Monday Morning Links

Miscellaneous material for your Monday reading.

- Paul Krugman criticizes the use of non-compete agreements to trap workers at low wage levels with no opportunity to pursue comparable employment - as well as the Republicans' insistence on pushing employer-based health care which further limits workers' options:
At this point, in other words, noncompete clauses are in many cases less about protecting trade secrets than they are about tying workers to their current employers, unable to bargain for better wages or quit to take better jobs.

This shouldn’t be happening in America, and to be fair some politicians in both parties have been speaking up about the need for change (although few expect the Trump administration to follow up on the Obama administration’s reform push). But there’s another aspect of declining worker freedom that is very much a partisan issue: health care.

Until 2014, there was basically only one way Americans under 65 with pre-existing conditions could get health insurance: by finding an employer willing to offer coverage. Some employers were in fact willing to do so. Why? Because there were major tax advantages — premiums aren’t counted as taxable income — but to get those advantages employer plans must offer the same coverage to every employee, regardless of medical history.

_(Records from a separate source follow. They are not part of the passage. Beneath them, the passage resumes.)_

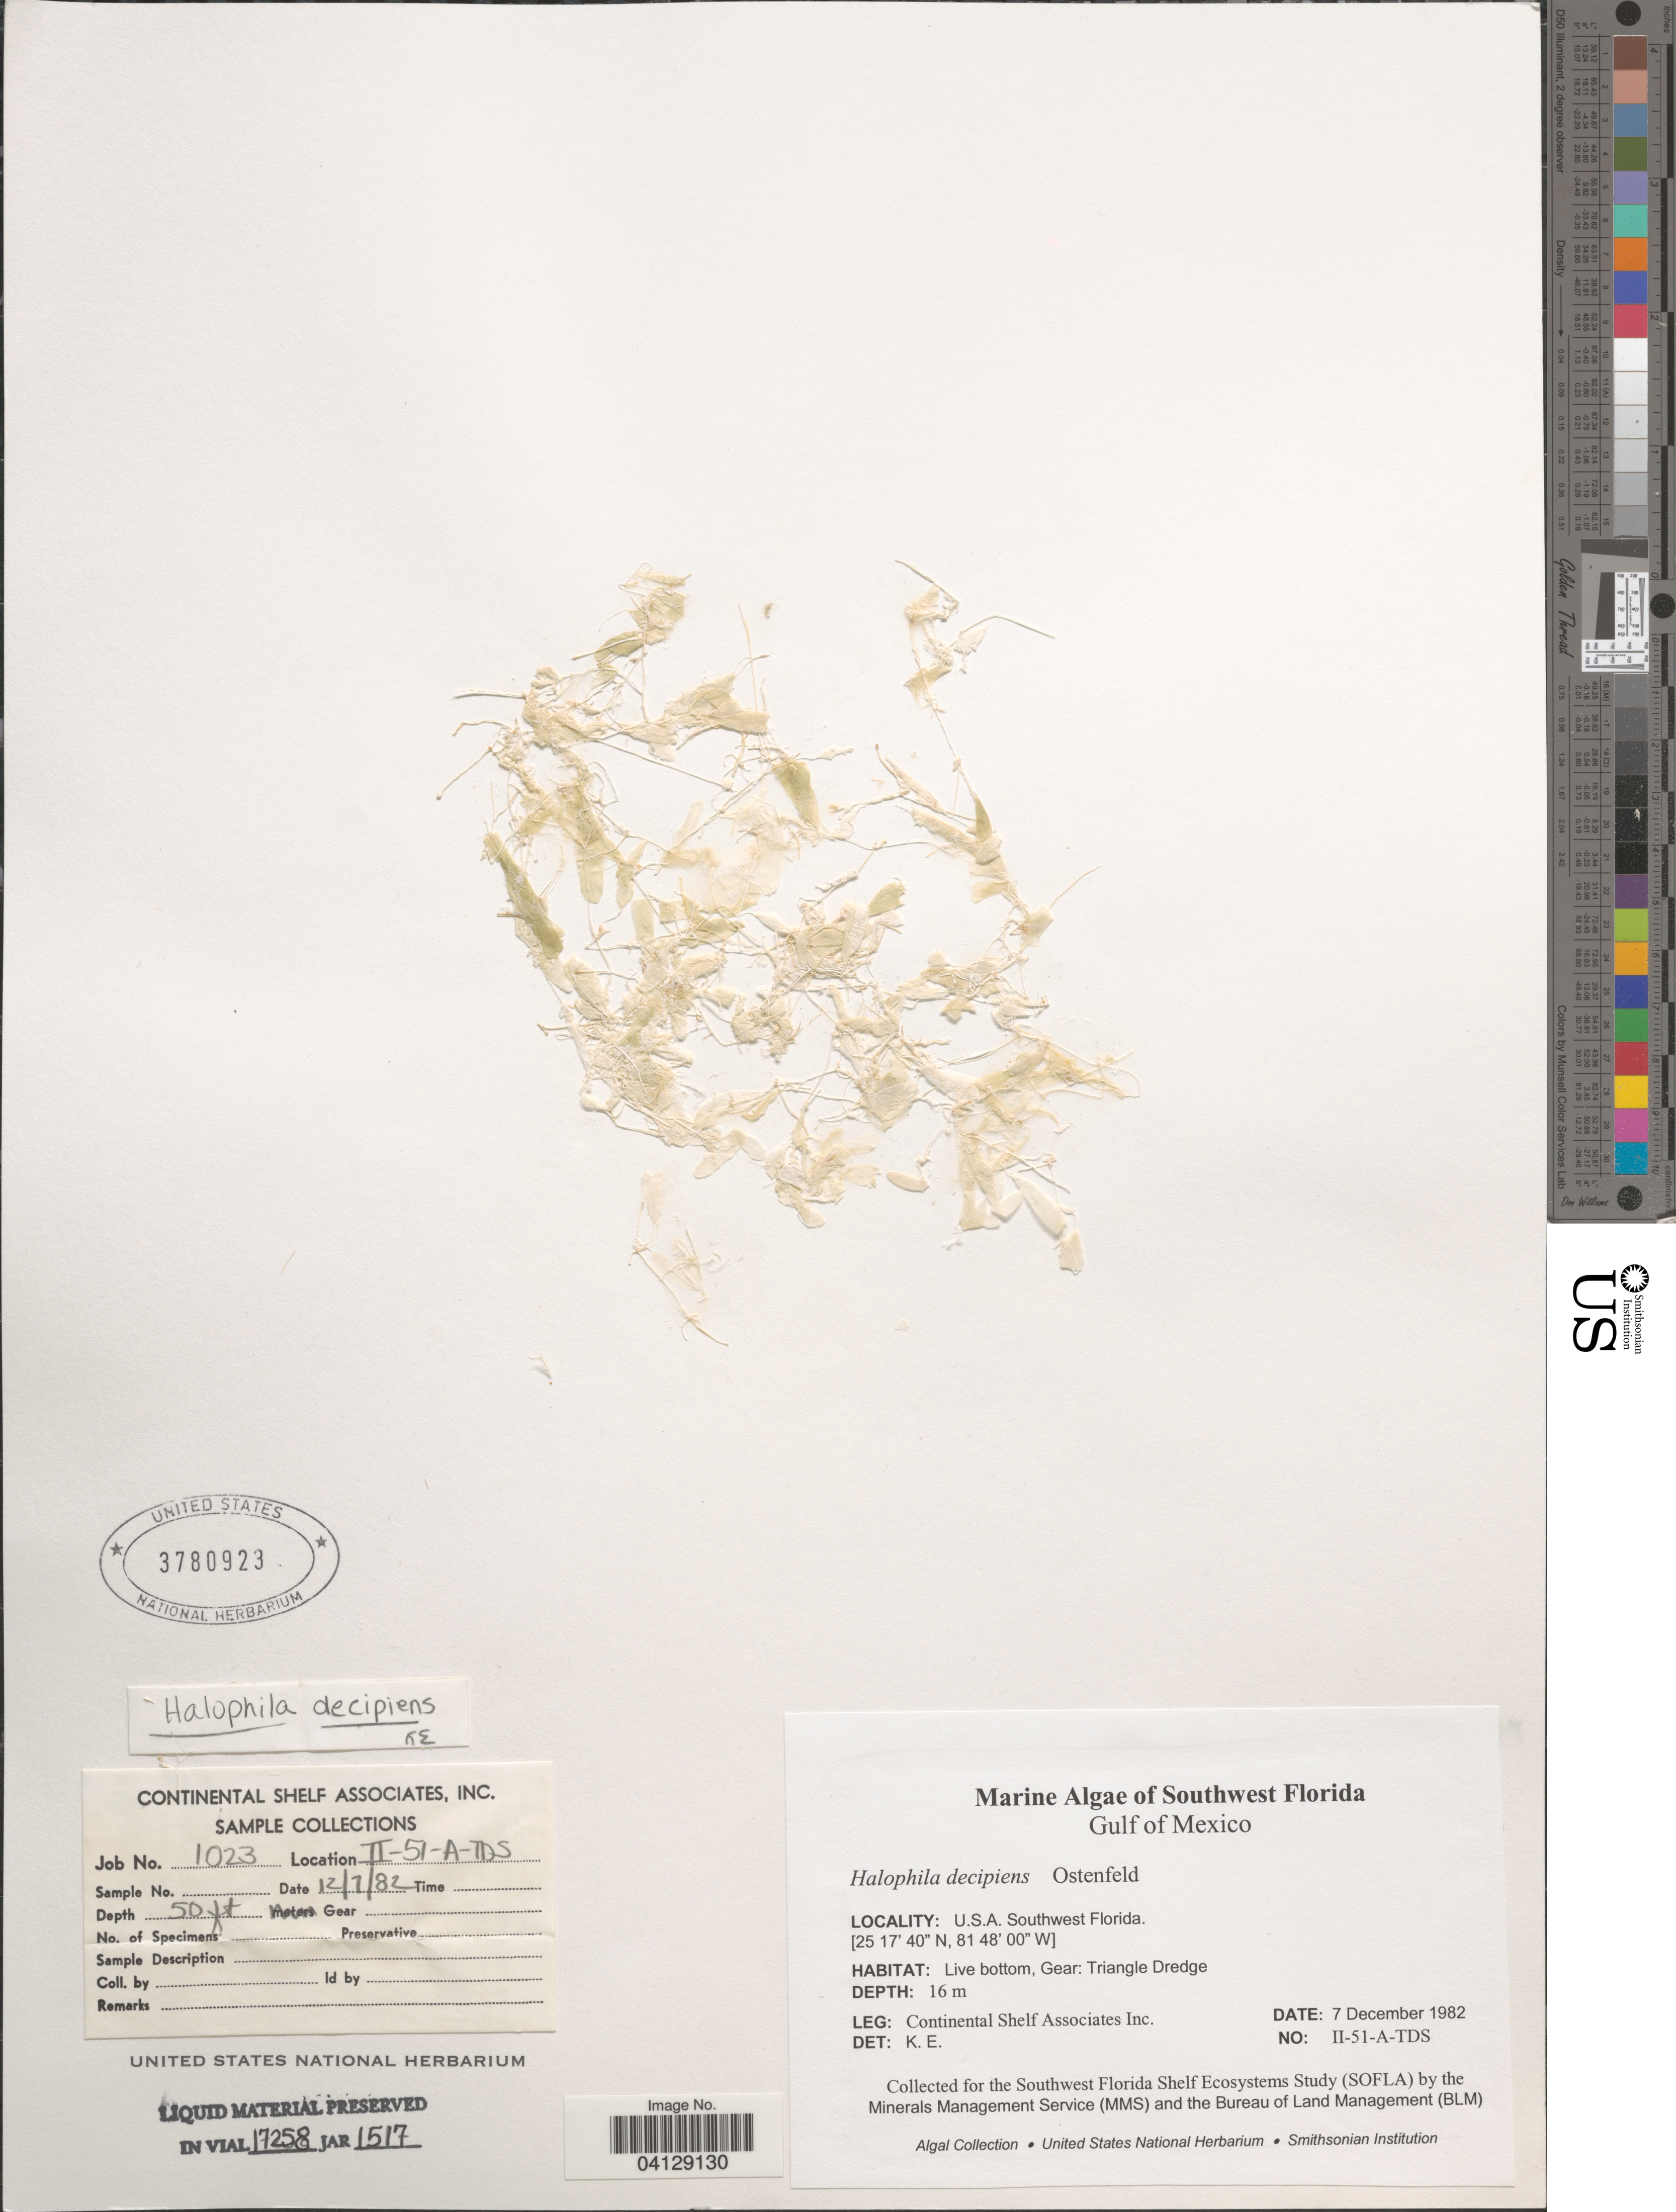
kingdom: Plantae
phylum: Tracheophyta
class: Liliopsida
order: Alismatales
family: Hydrocharitaceae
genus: Halophila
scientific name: Halophila decipiens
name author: Ostenf.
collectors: Continental Shelf Associates Inc.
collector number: II-51-A-TDS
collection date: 1982-12-07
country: United States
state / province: Florida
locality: Southwest of Florida. Gulf of Mexico.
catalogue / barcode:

But what if you wanted to change jobs, or start your own business? Too bad: you were basically stuck (and I knew quite a few people in that position).
...
You might say, with only a bit of hyperbole, that workers in America, supposedly the land of the free, are actually creeping along the road to serfdom, yoked to corporate employers the way Russian peasants were once tied to their masters’ land. And the people pushing them down that road are the very people who cry “freedom” the loudest.
- Jim Edwards highlights how in the wake of deliberate attacks on workers' bargaining power, low unemployment rates aren't producing the wage gains which would normally be expected. And Linda Gorman's look at global corporate savings makes it clear that the extra money kept in corporate hands is being hoarded rather than put to productive use.

- Geoff Dembicki points out how Canada's overheating real estate markets are more the result of domestic speculation than foreign investment - even if the political response has been oriented almost solely toward the latter. 

- Ashley Martin reports on the Saskatchewan Federation of Labour's call for employers to ensure that work requirements don't trap people suffering domestic violence. And L.E. Reimer points out how the Saskatchewan Party's shuttering of STC will be particularly hard on women with low incomes who will lose a needed means of transportation.

- Finally, the Star's editorial board calls for Ontario's provincial government to finally reverse a multi-decade trend of reduced access to music and arts education in public schools.